Per Field of Schemes:

  • The Braves and the county would split 50/50 the cost of a “capital maintenance fund.” Annual amount: to be determined, with details to be spelled out in a later Stadium Operating Agreement. It’s more than a bit worrying, though, that the Braves are committing only to pay for upgrades that “exceed industry standards and that are not reasonably necessary to maintain the Stadium as a competitive MLB facility.” As we’ve seen before, these kinds of “state of the art” clauses have been interpreted by teams — and by arbitrators — to require anything up to and including renovations that cost more than twice what the stadium cost to build in the first place.

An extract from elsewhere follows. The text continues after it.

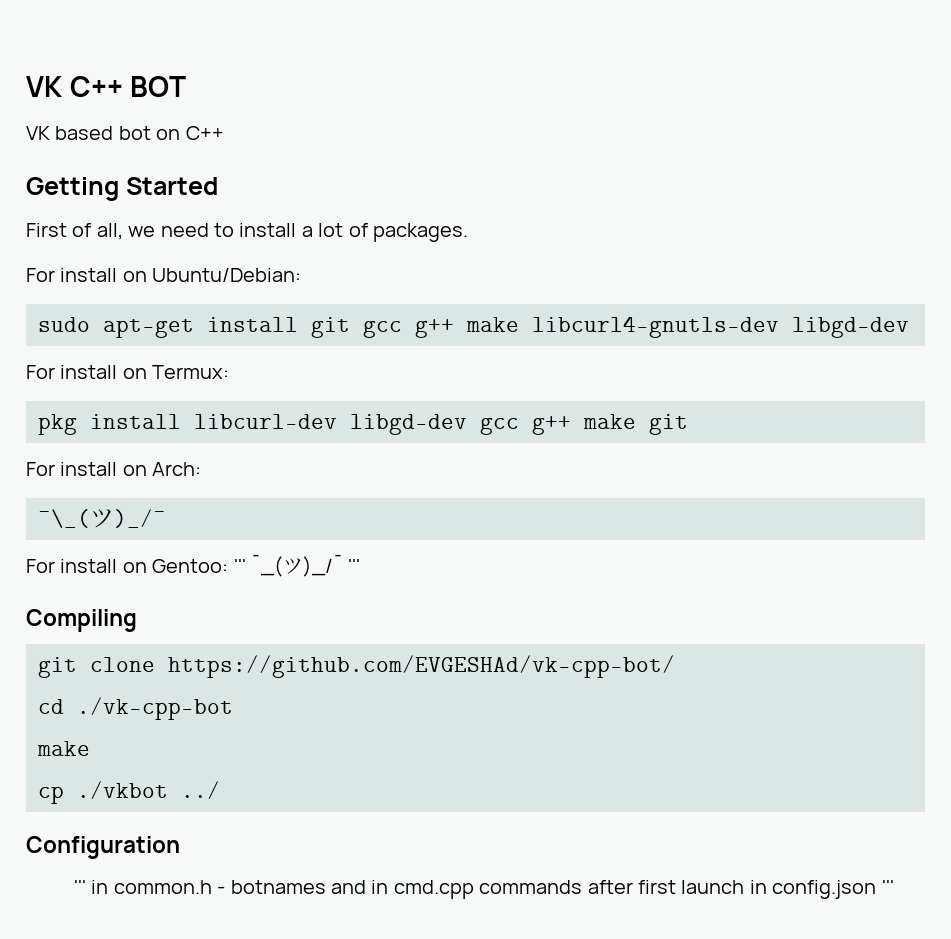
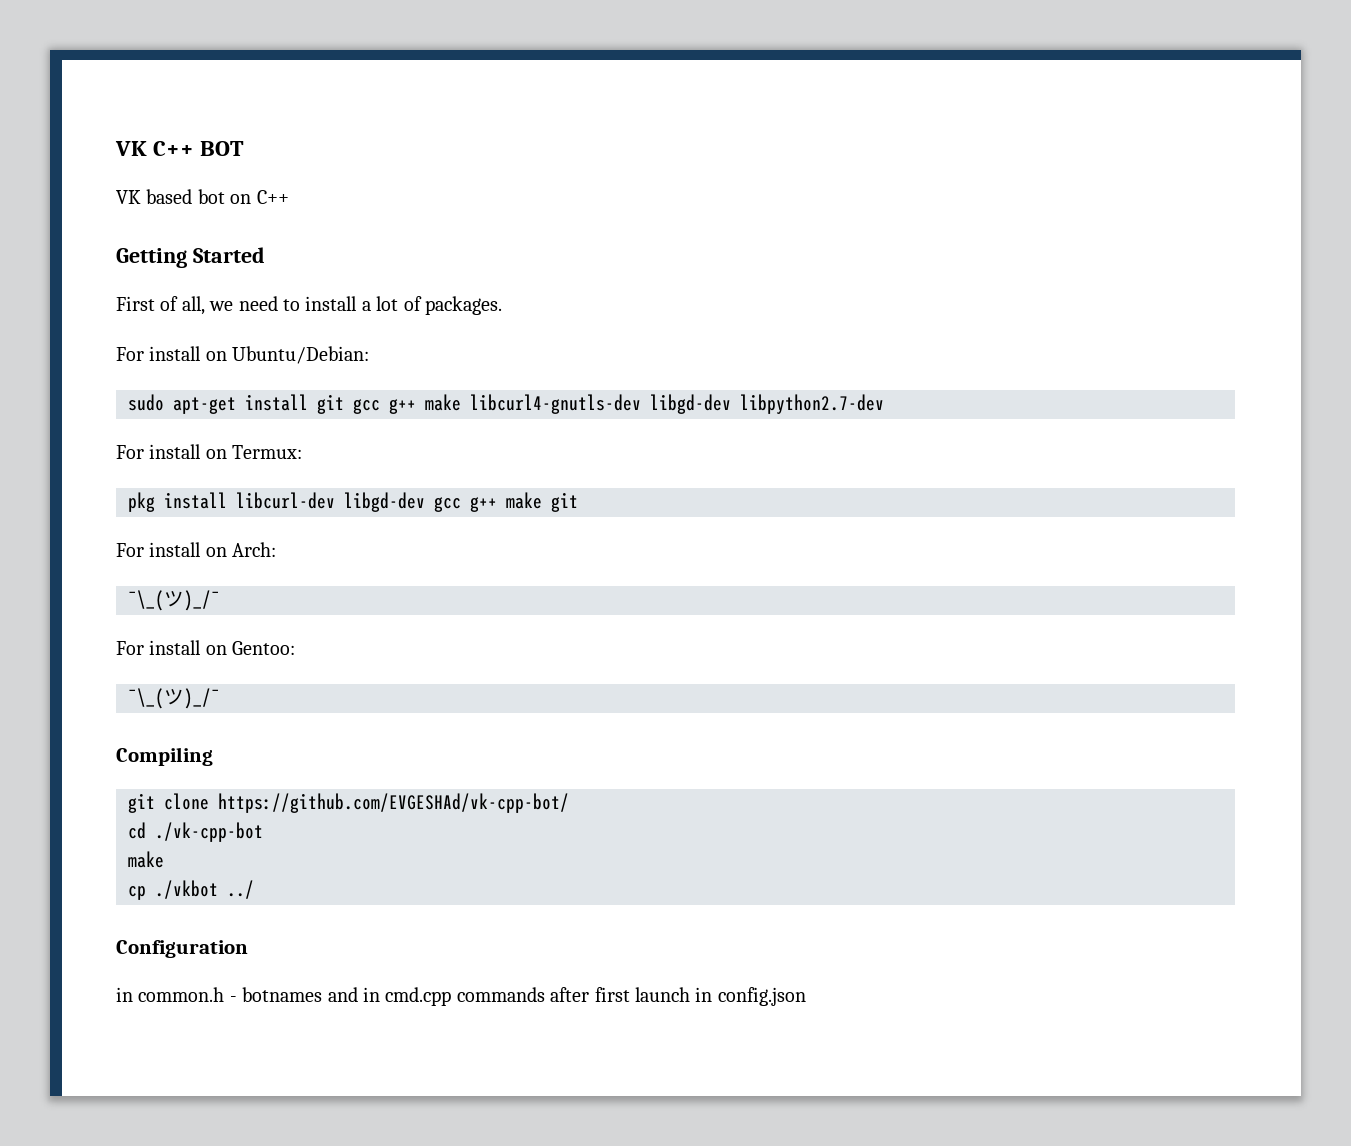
(909, 327) none -> [740,394,884,414] libpython2.7-dev
[233,554,361,577] ''' ¯_(ツ)_/¯ ''' -> [128,688,220,709] // ¯\_(ツ)_/¯
[73,880,86,894] ''' -> (248, 949) none
[881,880,894,894] ''' -> (806, 996) none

  • Nobody knows yet what the infrastructure costs will be. That’s left to a separate Transportation and Infrastructure Agreement that’s yet to be written. The included wish list, though, goes far beyond the new pedestrian bridge over I-285 and new exit ramp that the county has already agreed to pay for, to include a Windy Ridge Parkway Connector and other improvements extending northeast across I-75 to Powers Ferry, plus public transit connecting to Route 10 and possibly downtown Atlanta. (The last of which will not make the Cobb County Republican chair happy at all.)

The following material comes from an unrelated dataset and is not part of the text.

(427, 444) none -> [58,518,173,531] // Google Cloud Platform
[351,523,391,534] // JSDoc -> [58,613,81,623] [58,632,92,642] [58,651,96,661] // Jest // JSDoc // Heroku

  • The Braves would agree to a 30-year lease. But there could be out clauses in the Stadium Operating Agreement that’s — stop me if you’ve heard this — yet to be negotiated.
  • The mystery about why the Braves’ contribution to the project is anywhere from $322 million to $372 million is explained: The Braves are committing $372 million toward a $672 million stadium, but if they can cut the price tag they can keep the savings, up to $50 million worth.

The upshot, then, is that there are a ton of details that aren’t going to be worked out by the time of next Tuesday’s county commission vote — details that could amount to tens if not hundreds of millions of dollars in costs shifting one way or another.